- [EXERCISE]
What you hand back must match the records word for word, with no pictures.

================================

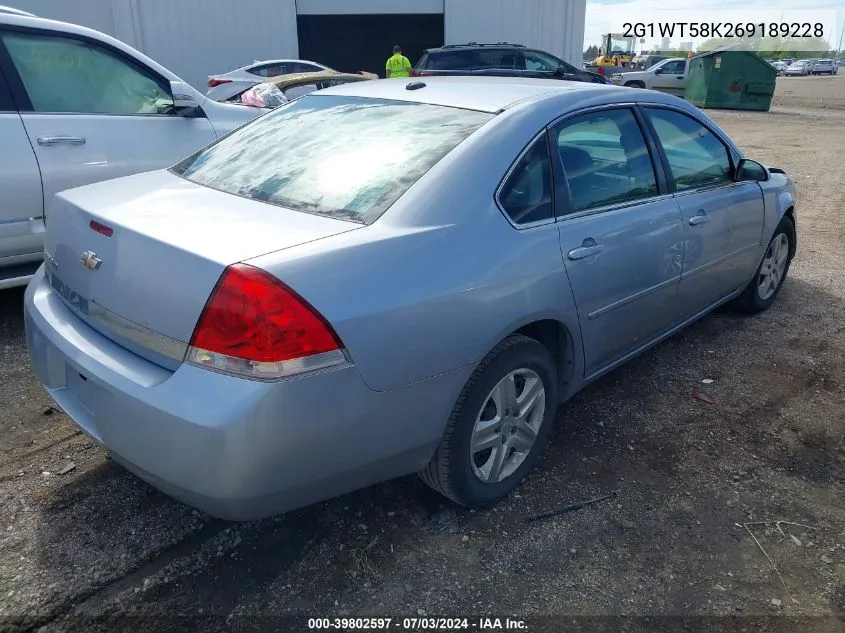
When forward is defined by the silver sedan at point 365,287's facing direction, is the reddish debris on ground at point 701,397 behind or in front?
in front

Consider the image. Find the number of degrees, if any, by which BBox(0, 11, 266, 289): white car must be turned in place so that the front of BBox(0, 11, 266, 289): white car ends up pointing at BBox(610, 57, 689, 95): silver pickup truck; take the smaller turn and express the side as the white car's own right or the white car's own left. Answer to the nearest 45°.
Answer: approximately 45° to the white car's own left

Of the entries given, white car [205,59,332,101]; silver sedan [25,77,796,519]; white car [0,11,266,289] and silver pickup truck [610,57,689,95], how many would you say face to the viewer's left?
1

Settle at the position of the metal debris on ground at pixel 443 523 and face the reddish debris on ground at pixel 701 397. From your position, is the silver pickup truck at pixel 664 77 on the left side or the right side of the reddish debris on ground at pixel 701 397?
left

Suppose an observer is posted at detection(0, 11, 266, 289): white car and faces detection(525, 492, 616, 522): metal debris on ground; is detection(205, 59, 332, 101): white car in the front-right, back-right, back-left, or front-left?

================================

- [OUTPUT FOR THIS TASK]
When forward is defined by the silver sedan at point 365,287's facing direction, is the reddish debris on ground at point 701,397 behind or in front?
in front

Consider the image. Find the number of degrees, if any, by which BBox(0, 11, 266, 289): white car must be turned in place so that the front of BBox(0, 11, 266, 289): white car ends up pointing at BBox(610, 57, 689, 95): silver pickup truck; take the smaller turn and express the side as the white car's own right or the white car's own left. Answer to the nearest 45°.
Answer: approximately 45° to the white car's own left

Of the entries given, white car [205,59,332,101]; silver sedan [25,77,796,519]; white car [0,11,266,289] and silver pickup truck [610,57,689,95], how many would you say face to the viewer's left?
1

Settle at the position of the metal debris on ground at pixel 443 523 and face the reddish debris on ground at pixel 701 397. From your position, is the silver pickup truck at pixel 664 77 on the left side or the right side of the reddish debris on ground at pixel 701 397?
left

Suppose an observer is posted at detection(0, 11, 266, 289): white car and faces detection(525, 492, 616, 522): metal debris on ground; is detection(205, 59, 332, 101): white car in the front-right, back-right, back-left, or front-left?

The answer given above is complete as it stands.